> Task input
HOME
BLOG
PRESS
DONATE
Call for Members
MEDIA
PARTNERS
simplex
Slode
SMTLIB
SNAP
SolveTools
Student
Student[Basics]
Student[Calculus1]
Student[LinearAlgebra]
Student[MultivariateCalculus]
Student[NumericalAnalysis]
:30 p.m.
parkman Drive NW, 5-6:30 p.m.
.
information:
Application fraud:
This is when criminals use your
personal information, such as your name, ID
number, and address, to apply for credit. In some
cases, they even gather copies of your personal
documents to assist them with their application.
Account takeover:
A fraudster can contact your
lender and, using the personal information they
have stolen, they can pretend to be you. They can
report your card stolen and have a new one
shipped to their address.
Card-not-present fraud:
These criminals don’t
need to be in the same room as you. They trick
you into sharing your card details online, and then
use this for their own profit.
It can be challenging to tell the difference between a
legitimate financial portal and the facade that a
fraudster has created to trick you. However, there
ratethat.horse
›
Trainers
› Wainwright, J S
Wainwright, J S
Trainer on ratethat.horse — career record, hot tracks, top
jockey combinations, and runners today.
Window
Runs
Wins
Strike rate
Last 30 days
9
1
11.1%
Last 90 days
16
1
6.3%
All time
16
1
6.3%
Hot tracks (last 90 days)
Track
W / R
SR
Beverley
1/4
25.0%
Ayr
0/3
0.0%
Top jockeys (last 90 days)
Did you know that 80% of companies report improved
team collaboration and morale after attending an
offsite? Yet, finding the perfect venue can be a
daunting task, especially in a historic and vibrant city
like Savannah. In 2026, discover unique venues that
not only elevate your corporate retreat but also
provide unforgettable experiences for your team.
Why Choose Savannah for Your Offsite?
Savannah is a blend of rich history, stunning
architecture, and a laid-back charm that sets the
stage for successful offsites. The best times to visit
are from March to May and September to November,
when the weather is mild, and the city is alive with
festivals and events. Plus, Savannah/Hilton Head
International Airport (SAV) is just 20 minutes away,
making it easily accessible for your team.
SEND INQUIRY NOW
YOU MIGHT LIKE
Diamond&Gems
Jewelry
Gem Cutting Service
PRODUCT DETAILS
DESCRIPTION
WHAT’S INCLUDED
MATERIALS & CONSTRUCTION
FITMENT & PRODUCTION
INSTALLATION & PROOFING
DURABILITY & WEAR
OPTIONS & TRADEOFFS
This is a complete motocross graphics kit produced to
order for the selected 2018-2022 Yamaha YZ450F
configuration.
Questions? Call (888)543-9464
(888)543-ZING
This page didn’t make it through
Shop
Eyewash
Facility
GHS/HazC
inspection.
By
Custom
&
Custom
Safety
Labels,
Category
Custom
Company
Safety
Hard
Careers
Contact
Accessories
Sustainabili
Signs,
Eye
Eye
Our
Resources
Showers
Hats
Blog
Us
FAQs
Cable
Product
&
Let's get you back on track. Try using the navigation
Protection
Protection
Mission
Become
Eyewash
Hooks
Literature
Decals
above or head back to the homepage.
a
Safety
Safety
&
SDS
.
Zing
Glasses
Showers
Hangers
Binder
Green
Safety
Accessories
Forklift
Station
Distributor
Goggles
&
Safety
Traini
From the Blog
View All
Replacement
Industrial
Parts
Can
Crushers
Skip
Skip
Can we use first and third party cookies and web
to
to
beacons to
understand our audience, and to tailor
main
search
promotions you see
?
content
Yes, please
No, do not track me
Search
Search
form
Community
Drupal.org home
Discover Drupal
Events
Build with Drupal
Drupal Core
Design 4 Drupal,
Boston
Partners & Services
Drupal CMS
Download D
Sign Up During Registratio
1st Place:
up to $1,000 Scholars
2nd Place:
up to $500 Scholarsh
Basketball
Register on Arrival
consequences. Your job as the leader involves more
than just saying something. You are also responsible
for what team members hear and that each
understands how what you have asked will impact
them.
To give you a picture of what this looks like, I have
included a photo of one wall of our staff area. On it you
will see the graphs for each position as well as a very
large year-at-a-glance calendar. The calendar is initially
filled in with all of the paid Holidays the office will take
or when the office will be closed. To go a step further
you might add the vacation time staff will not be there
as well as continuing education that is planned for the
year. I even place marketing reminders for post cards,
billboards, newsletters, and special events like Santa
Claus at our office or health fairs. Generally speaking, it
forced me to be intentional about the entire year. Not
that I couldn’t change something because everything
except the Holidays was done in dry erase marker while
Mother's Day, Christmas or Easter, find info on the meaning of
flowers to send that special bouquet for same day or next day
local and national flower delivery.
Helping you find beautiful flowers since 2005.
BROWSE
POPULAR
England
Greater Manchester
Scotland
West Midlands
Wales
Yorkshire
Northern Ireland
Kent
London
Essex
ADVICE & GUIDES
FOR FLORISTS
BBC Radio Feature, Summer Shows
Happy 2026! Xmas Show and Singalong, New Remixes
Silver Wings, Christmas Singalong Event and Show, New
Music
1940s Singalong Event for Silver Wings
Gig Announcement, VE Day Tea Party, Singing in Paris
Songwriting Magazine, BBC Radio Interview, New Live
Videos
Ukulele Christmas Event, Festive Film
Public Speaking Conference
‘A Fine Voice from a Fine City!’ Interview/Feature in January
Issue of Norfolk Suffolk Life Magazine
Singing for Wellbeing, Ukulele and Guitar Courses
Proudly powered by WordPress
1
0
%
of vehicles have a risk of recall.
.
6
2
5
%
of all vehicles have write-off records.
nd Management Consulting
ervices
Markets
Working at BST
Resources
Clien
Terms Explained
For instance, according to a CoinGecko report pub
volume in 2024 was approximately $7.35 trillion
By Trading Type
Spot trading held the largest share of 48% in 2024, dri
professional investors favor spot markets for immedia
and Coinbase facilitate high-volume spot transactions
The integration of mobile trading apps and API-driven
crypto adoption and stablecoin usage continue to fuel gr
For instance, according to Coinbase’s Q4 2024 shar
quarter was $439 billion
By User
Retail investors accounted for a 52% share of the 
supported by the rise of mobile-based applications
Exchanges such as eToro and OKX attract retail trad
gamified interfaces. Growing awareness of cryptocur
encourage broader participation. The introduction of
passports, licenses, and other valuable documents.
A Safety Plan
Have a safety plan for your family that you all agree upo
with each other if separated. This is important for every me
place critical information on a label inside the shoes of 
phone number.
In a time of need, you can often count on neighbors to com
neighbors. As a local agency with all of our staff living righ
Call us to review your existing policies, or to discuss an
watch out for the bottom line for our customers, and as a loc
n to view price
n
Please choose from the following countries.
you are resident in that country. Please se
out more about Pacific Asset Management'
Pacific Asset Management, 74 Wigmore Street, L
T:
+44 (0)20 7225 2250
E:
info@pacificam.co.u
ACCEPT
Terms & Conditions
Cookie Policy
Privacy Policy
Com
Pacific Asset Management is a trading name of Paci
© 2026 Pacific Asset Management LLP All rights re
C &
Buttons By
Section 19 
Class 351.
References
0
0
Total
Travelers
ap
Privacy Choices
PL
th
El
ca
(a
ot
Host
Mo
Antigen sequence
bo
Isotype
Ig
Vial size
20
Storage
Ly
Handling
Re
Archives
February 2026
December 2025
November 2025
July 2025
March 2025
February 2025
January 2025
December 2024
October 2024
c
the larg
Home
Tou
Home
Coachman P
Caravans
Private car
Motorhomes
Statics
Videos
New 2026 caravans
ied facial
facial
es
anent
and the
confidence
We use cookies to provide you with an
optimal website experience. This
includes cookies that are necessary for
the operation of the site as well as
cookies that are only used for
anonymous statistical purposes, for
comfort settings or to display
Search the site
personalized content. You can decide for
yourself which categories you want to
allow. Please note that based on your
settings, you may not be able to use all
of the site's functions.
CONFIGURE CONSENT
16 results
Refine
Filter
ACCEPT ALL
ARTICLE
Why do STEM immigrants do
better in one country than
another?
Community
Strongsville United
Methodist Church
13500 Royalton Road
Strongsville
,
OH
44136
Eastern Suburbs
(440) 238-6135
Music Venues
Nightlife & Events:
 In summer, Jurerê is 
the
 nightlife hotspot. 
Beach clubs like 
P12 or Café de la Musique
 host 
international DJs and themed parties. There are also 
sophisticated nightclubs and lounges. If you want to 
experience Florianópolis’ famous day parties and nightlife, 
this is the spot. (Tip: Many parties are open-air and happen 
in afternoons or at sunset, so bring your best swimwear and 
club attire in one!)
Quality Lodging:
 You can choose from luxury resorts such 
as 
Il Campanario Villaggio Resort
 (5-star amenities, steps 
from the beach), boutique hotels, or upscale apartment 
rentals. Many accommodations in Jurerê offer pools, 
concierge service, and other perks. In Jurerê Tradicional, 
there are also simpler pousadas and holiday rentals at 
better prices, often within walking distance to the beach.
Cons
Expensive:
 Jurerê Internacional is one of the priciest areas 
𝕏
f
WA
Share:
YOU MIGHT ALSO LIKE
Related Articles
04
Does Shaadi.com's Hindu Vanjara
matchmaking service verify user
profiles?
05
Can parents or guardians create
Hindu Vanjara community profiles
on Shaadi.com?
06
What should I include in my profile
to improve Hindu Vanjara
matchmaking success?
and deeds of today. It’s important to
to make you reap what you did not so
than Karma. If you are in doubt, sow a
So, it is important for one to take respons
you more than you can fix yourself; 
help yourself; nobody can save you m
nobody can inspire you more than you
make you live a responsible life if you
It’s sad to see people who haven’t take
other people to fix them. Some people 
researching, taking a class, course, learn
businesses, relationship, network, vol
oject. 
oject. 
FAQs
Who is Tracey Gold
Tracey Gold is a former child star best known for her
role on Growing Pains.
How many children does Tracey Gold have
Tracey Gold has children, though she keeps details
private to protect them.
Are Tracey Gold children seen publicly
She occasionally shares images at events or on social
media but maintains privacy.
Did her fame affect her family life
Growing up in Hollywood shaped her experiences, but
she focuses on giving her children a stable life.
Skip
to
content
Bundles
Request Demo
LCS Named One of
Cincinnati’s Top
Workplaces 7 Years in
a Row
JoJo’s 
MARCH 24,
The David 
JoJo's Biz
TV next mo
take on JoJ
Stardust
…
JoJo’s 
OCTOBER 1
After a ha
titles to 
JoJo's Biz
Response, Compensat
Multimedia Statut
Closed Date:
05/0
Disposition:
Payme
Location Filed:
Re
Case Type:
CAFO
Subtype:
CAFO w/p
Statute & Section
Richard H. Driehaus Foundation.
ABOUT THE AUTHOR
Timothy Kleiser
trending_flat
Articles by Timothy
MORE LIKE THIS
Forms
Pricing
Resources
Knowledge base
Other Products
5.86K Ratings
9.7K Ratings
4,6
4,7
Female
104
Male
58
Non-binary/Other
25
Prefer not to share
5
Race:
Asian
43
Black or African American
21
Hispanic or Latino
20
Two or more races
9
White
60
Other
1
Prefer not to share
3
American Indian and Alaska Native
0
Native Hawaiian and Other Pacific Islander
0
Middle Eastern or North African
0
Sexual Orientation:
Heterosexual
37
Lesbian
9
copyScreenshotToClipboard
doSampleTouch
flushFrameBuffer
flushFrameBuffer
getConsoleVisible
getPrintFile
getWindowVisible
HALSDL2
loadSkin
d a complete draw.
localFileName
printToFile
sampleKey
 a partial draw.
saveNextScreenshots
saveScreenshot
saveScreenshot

> Exercise
Transcribe the lines above between the line holding "Cincinnati’s Top" and the line holding "Articles by Timothy", inclusive, exactly as they stand and with nothing added.

> Exercise response
Cincinnati’s Top
Workplaces 7 Years in
a Row
JoJo’s 
MARCH 24,
The David 
JoJo's Biz
TV next mo
take on JoJ
Stardust
…
JoJo’s 
OCTOBER 1
After a ha
titles to 
JoJo's Biz
Response, Compensat
Multimedia Statut
Closed Date:
05/0
Disposition:
Payme
Location Filed:
Re
Case Type:
CAFO
Subtype:
CAFO w/p
Statute & Section
Richard H. Driehaus Foundation.
ABOUT THE AUTHOR
Timothy Kleiser
trending_flat
Articles by Timothy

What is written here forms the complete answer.